◆ **TRY IT**:
Reproduce the opening lines of the records exactly, up to and including the line in which "water bottle: none [563,529,600,631]" occurs.

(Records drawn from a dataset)
▽

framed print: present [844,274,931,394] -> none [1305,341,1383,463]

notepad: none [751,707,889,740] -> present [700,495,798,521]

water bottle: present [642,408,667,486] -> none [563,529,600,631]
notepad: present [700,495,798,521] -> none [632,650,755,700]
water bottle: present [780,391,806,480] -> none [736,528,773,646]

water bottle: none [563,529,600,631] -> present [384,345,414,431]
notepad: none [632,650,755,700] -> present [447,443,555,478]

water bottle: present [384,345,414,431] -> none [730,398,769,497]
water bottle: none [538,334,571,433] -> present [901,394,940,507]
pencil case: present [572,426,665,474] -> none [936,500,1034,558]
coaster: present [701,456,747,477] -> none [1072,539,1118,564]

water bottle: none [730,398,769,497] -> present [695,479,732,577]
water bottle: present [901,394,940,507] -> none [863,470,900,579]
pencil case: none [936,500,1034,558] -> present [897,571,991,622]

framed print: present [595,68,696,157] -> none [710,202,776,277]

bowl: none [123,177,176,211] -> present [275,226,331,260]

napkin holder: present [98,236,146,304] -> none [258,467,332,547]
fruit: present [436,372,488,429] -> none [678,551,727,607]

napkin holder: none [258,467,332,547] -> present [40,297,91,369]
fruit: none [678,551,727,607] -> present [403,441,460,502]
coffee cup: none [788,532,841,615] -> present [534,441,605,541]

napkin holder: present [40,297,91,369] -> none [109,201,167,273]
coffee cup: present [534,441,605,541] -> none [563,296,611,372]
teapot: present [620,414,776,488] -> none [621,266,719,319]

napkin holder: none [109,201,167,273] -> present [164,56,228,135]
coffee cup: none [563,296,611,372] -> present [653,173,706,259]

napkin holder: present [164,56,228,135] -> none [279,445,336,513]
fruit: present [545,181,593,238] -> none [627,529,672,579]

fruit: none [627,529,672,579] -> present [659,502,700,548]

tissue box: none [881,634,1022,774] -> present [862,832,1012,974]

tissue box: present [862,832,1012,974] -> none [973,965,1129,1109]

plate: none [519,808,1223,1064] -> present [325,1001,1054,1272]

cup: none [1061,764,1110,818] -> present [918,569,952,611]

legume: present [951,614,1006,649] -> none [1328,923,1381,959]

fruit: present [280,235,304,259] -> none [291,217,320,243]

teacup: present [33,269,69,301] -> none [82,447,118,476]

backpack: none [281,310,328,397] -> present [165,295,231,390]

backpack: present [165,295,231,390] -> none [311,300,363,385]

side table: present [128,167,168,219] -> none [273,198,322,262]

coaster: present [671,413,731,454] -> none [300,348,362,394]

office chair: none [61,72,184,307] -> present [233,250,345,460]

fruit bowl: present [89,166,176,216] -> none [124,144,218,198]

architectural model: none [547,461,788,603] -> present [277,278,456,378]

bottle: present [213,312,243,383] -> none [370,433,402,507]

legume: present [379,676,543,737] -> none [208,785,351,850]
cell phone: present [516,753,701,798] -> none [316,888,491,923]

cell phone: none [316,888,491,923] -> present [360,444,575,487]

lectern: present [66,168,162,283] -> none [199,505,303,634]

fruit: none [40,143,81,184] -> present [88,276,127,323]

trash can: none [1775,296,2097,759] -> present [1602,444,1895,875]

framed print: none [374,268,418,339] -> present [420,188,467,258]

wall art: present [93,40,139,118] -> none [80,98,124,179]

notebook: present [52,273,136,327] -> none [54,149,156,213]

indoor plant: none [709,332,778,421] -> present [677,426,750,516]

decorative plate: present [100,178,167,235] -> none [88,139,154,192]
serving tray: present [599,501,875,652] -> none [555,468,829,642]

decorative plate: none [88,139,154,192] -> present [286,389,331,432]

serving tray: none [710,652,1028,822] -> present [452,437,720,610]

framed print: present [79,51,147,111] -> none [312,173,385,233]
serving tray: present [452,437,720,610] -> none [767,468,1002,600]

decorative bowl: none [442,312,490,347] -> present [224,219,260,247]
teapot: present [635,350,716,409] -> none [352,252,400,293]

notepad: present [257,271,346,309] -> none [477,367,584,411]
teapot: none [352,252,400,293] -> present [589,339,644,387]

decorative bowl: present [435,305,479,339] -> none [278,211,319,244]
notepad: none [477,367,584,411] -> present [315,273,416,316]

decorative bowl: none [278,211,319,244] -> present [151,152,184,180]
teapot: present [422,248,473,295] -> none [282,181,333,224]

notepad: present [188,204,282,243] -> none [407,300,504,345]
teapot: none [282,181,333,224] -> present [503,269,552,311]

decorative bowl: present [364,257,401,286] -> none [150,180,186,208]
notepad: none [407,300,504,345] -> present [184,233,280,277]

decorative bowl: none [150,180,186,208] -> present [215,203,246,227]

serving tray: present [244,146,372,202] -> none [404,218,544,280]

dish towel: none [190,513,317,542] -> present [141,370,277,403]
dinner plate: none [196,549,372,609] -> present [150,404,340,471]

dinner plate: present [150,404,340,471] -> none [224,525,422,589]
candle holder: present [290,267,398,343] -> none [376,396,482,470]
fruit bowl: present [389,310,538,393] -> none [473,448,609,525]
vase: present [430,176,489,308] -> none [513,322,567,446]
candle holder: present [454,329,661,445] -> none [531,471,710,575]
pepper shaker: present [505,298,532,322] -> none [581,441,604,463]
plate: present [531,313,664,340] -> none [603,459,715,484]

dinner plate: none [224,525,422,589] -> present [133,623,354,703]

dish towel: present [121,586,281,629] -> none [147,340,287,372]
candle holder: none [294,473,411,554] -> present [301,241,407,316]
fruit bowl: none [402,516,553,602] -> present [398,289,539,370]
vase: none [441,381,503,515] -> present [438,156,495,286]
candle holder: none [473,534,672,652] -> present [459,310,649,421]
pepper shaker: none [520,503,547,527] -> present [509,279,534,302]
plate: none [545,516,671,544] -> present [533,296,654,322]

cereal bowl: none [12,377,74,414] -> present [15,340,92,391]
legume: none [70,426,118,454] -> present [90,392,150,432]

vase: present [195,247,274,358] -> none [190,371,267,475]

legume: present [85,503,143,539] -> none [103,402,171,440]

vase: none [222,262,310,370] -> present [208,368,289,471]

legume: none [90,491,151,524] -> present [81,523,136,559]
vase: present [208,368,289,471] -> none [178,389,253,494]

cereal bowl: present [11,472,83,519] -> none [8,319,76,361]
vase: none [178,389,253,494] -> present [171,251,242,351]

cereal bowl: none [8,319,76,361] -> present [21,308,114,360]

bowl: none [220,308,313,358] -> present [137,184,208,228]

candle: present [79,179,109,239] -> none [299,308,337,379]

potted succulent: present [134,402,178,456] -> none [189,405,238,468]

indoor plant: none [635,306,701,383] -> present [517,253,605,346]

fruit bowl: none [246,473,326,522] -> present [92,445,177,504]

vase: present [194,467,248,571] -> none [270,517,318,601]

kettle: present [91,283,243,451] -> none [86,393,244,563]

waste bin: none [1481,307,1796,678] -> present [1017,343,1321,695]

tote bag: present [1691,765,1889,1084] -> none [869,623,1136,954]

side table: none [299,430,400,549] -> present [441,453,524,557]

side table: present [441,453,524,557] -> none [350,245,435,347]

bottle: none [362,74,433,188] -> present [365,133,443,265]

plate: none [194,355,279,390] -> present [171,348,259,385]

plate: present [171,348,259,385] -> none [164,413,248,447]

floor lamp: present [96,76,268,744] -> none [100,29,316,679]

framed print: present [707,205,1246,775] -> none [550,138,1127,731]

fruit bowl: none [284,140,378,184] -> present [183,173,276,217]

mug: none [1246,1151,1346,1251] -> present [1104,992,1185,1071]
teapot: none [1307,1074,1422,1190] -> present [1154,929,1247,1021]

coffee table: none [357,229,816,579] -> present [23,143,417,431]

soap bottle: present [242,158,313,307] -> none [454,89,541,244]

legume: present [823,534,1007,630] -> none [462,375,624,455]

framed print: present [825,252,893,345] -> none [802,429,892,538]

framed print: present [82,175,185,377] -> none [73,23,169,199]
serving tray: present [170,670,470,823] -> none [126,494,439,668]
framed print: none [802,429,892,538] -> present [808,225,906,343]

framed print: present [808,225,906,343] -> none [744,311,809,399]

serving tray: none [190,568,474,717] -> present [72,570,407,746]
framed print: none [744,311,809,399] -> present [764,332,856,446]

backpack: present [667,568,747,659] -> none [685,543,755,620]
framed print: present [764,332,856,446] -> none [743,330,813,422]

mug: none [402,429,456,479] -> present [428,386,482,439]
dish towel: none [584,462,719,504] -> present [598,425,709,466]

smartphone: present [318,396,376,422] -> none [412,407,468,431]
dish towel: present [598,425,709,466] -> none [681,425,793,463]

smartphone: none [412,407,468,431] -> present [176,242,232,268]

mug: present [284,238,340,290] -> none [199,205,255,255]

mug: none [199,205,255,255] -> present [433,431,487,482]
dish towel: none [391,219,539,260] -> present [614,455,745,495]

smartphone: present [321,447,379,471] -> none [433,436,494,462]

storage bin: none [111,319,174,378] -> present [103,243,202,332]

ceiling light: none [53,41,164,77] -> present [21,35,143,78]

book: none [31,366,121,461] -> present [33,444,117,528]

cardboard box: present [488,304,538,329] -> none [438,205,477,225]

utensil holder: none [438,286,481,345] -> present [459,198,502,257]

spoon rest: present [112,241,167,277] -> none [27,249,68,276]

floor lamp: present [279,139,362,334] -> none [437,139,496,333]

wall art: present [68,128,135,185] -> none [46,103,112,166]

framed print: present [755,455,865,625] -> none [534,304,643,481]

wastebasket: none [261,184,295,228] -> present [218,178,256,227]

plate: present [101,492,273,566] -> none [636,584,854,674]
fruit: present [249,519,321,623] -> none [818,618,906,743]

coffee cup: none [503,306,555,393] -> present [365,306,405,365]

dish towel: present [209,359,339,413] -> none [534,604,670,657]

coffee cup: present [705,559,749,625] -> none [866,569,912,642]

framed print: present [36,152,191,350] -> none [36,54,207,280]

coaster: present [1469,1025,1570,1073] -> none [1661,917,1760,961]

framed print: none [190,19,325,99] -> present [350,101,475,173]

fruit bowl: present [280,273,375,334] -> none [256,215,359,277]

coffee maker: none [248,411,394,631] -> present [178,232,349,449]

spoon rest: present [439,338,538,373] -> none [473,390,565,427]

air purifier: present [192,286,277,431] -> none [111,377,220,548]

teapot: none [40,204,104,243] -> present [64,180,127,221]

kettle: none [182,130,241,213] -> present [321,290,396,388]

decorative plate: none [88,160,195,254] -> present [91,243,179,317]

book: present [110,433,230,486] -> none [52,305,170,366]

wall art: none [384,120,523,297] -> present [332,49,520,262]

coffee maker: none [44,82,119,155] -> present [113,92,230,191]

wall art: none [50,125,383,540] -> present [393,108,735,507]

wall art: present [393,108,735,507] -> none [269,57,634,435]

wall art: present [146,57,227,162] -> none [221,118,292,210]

△

◆ **EXERCISE RESULT**:
framed print: present [844,274,931,394] -> none [1305,341,1383,463]

notepad: none [751,707,889,740] -> present [700,495,798,521]

water bottle: present [642,408,667,486] -> none [563,529,600,631]
notepad: present [700,495,798,521] -> none [632,650,755,700]
water bottle: present [780,391,806,480] -> none [736,528,773,646]

water bottle: none [563,529,600,631] -> present [384,345,414,431]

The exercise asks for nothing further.